Published 03/04/2024, 09:06 PM
Updated 03/05/2024, 06:05 PM
© Reuters. Miniatures of oil barrels and a rising stock graph are seen in this illustration taken January 15, 2024. REUTERS/Dado Ruvic/Illustration/file photo

By Shariq Khan

NEW YORK (Reuters) -Oil prices fell nearly 1% on Tuesday, pressured by skepticism around China achieving its economic growth target and investors' declining risk appetite despite support from a weaker U.S. dollar.

Brent crude futures settled 76 cents, or 0.9%, lower at $82.04 a barrel, their fourth straight decline. U.S. West Texas Intermediate crude futures fell 59 cents, or 0.8%, to $78.15 a barrel.

Both benchmarks had dropped by more than a dollar during the session.

Weighing on prices, China, the world's biggest oil importer, set an economic growth target for 2024 of around 5%. While the target is similar to last year's goal and in line with analysts' expectations, the lack of big-ticket stimulus plans to prop up the country's struggling economy disappointed investors.

"The growth target is OK, but the missing part is how they want to achieve that - what sort of stimulus is unclear for now," UBS analyst Giovanni Staunovo said.

Risk-off sentiment in the broader financial markets also put pressure on prices, Staunovo added. Gold prices hit a record high on Tuesday on rising bets for a U.S. interest rate cut in June, while Wall Street fell on weakness in megacap stocks. [GOL/] [.N]

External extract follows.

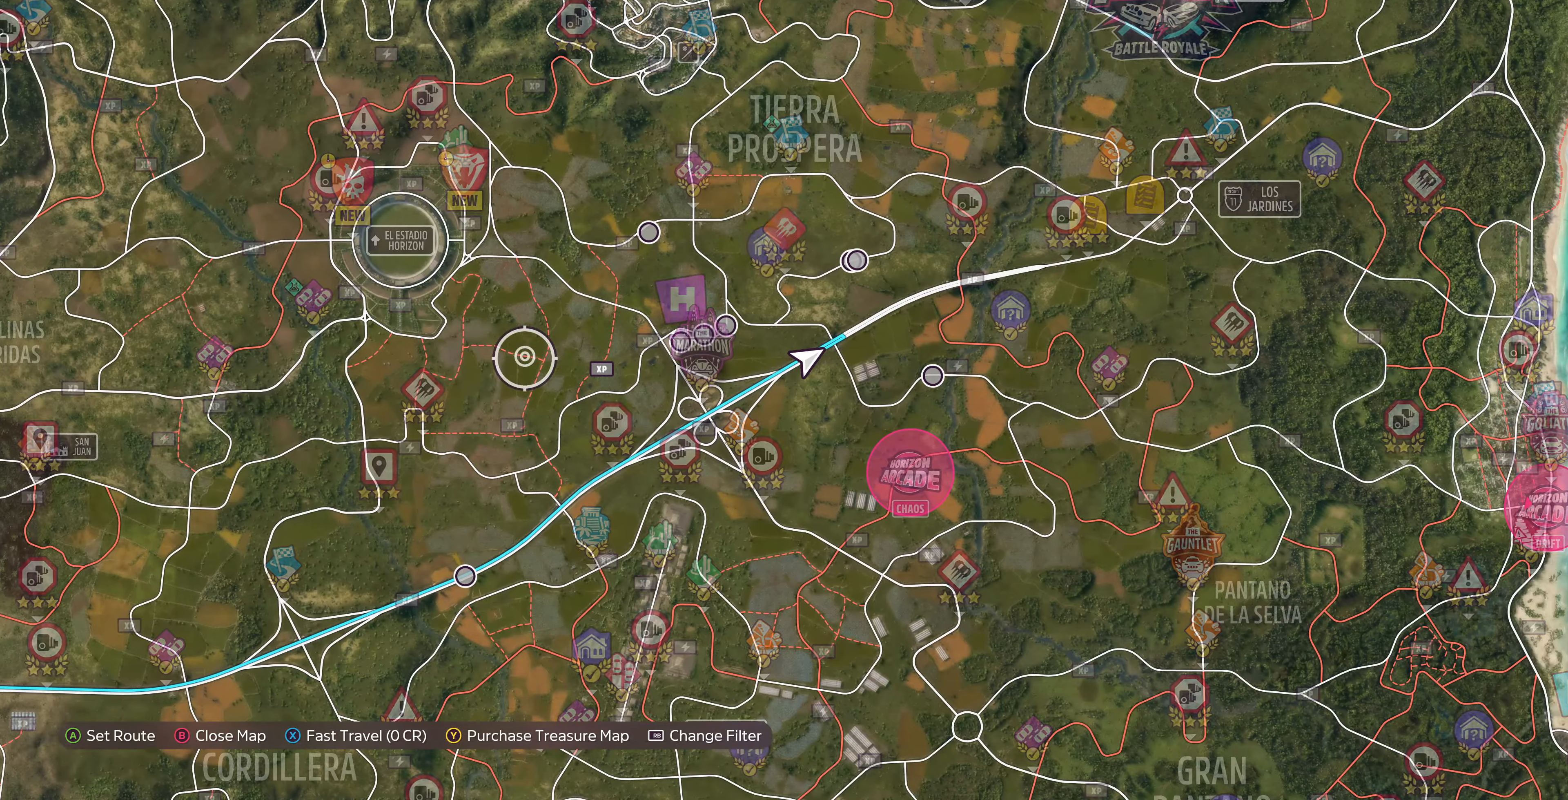
{"buttons": [], "left_stick": "left", "right_stick": "center", "events": []}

Providing some support to oil prices, the U.S. dollar slipped on easing growth in the services sector. A cheaper greenback typically supports oil prices by lifting demand from investors holding other currencies.

"Beyond that, the market is really just looking for the next headline here, with the upcoming storage reports in focus," Mizuho analyst Robert Yawger said.

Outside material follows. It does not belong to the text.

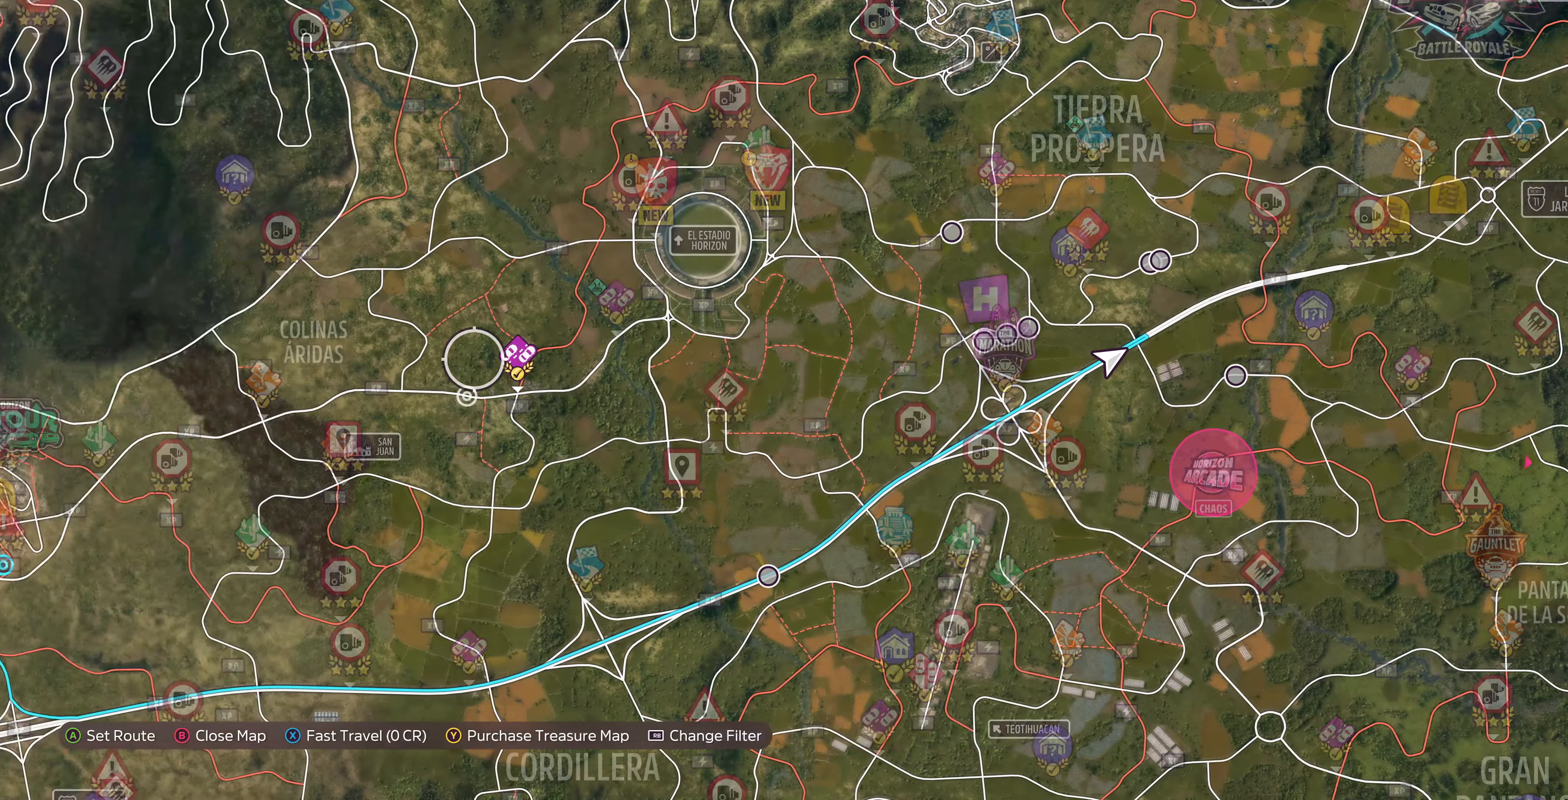
{"buttons": [], "left_stick": "left", "right_stick": "center", "events": []}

© Reuters. Miniatures of oil barrels and a rising stock graph are seen in this illustration taken January 15, 2024. REUTERS/Dado Ruvic/Illustration/file photo

The first of this week's two U.S. inventory reports, from the American Petroleum Institute industry group, showed U.S. crude stocks rose by 423,00 barrels in the week ended March 1, market sources said, much smaller than the increase of 2.1 million barrels expected by analysts in a Reuters poll.

Official data from the U.S. Energy Information Administration is due on Wednesday at 10:30 a.m. ET (1530 GMT). If the EIA reports a crude storage build, it will be the sixth straight week of rising oil stocks in the country.